We live at a time when the political leaders of the world exhibit and accentuate its worst ills rather than meet the profound challenge of the first bio-ethical crisis of the human species. In times past societies, even civilizations, were frequently at risk of collapse, but never the species and the viability of its planetary habitat. As Gandhi immediately understood, the atomic bombs dropped on Japanese cities were nothing qualitatively new, but rather a culminating exposure of the logic of violence carried to its outer extreme, indicting with unmistakable clarity the deadly effect of relying on incoherent and deadly war-making and militarism as the foundation of security for individuals and groups. We know that a nuclear war could doom the human experience by producing a nuclear winter that might last at least a decade, destroying the agricultural foundations of collective and healthy life on the planet. We now also know that the life styles of modernity continues to emit unsustainable amounts of greenhouse gasses in the atmosphere. Such irresponsible behavior causes global warming that threatens to make the earth contaminated and uninhabitable forever.
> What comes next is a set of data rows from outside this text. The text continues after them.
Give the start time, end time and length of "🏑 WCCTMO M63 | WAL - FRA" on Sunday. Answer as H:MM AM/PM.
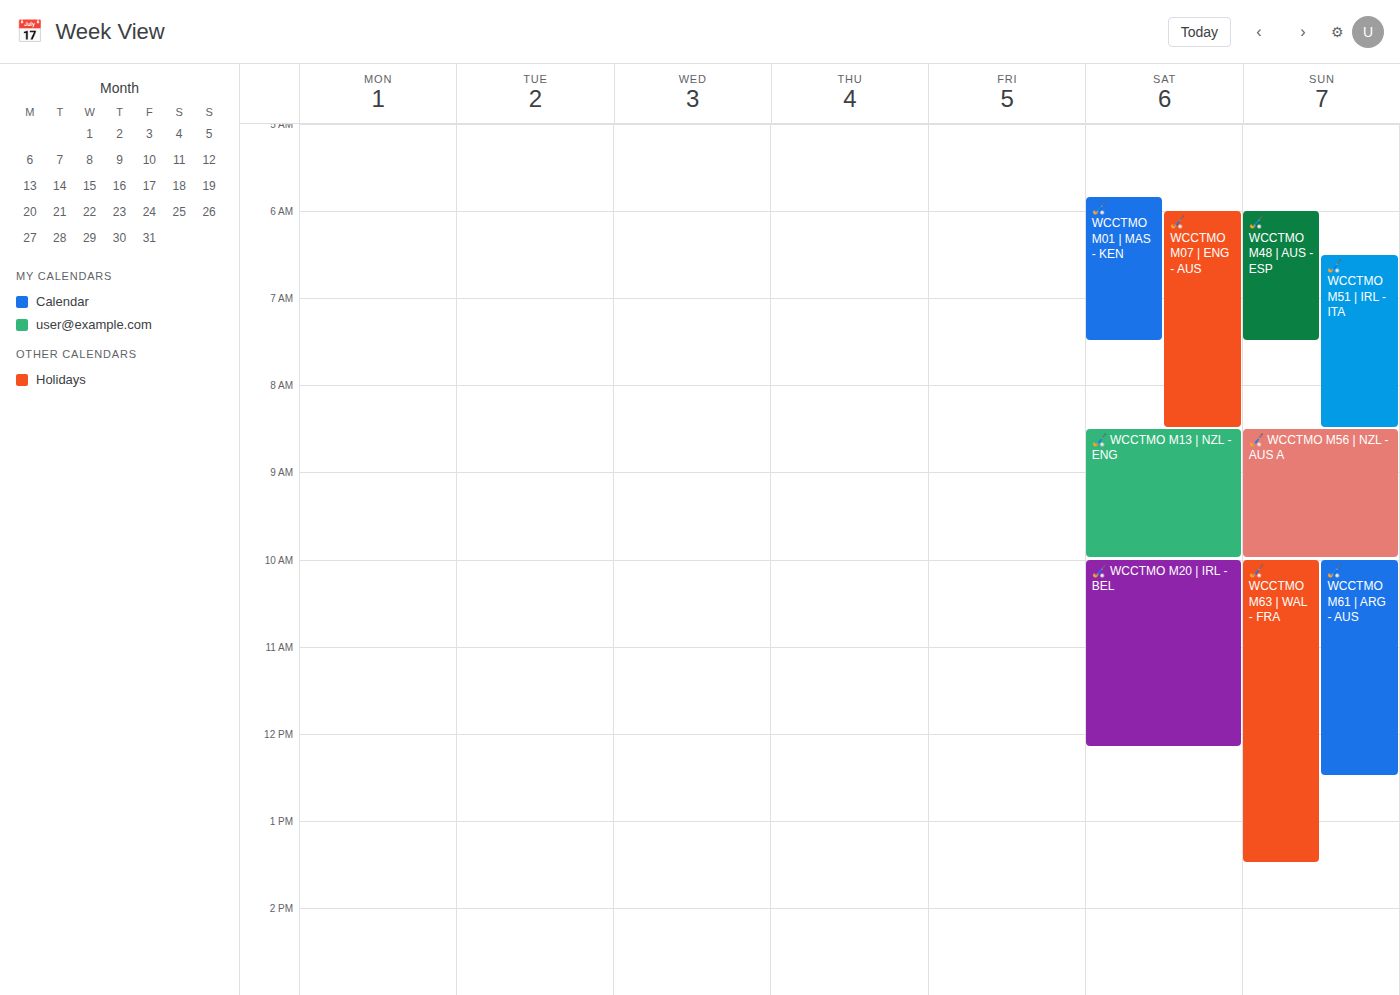
10:00 AM to 1:30 PM, 3 hours 30 minutesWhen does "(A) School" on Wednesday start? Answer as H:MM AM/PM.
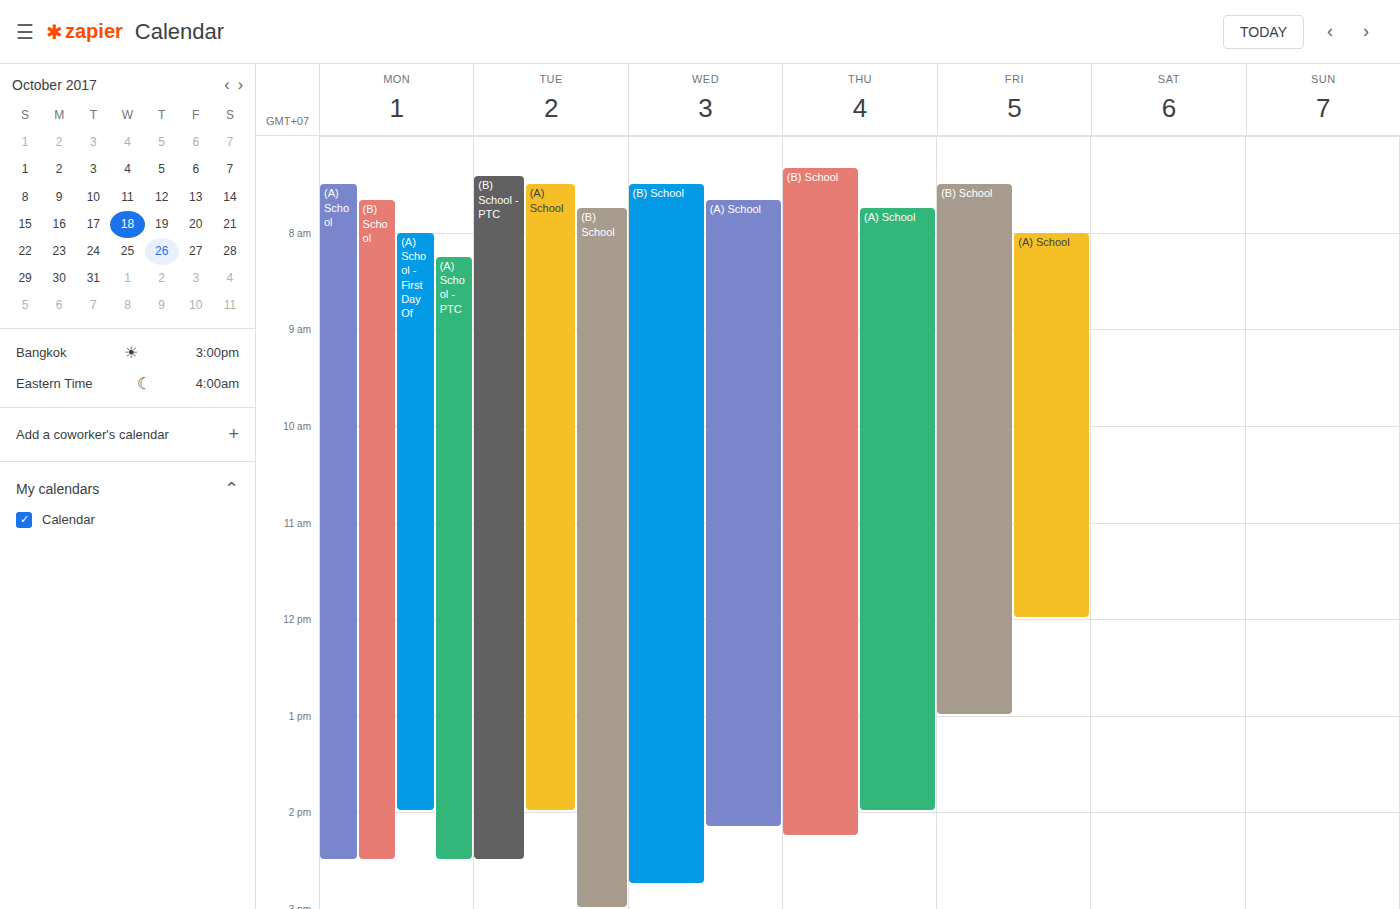
7:40 AMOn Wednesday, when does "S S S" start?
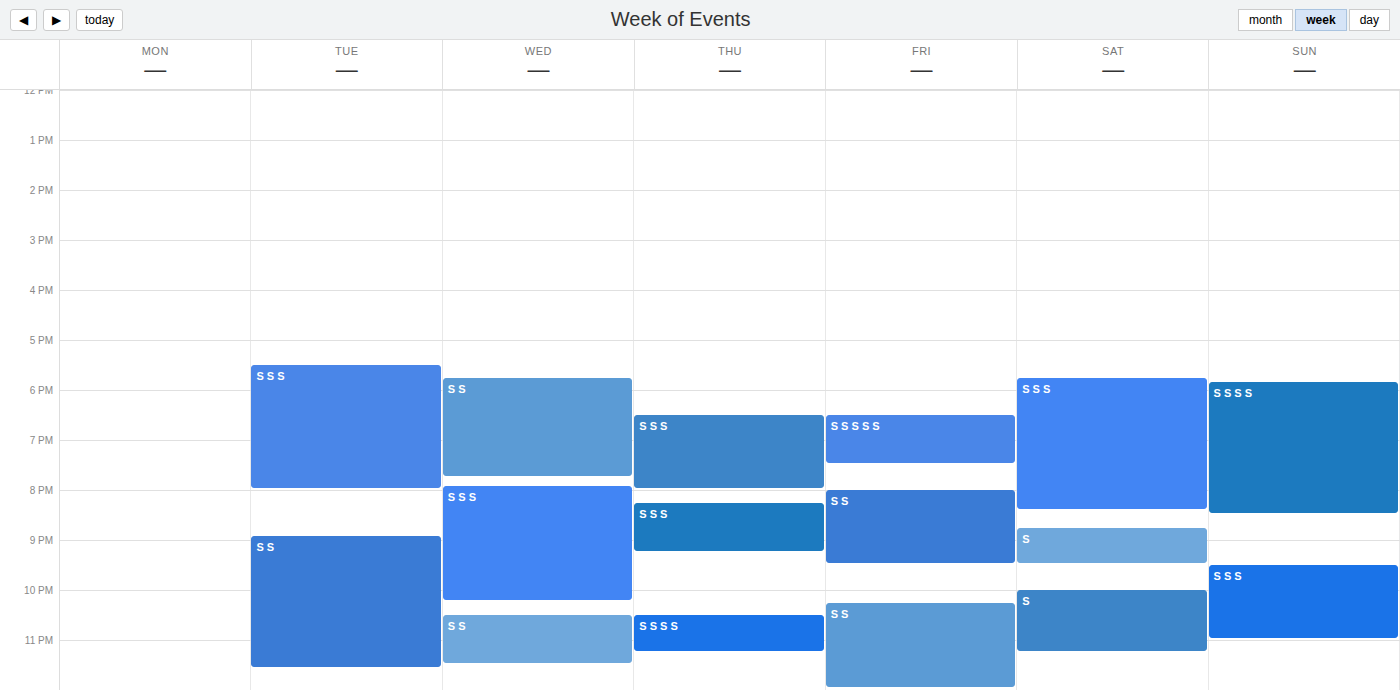
7:55 PM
We also know what to do to meet such momentous challenges, and yet we do not act with sufficient ambition. At most, we invest faith in the vain hope that prudent leadership will save the world from nuclear catastrophe and that technology will rescue the planet from global warming before it is too late. Despite being a species aware of this severe crisis, we mostly look away, entrusting the future to those who are aggravating these problems by their militarism and economic greed. We turn to leaders that look upon desperate strangers seeking asylum as ‘invaders,’ that embrace ultra-nationalism, express contempt for real democratic governance and participation, and nurture escapism and even denialism to pacify and divert mass discontent when it comes to acknowledging these unprecedented threats to human wellbeing and survival. Prevailing ideologies of nationalism, capitalism, and political realism are all perversely premised on the fragmentation of humanity into a multitude of distinct identities related to state, nationality, religion, race, gender, income, and others.  This stress on difference precludes experiencing and acting upon the essential similarities that alone could produce a spirit of unity that is an underlying precondition for fulfilling the spiritual potential of humanity as well as meeting the practical challenges that hang like storm clouds over our prospects of a benign future.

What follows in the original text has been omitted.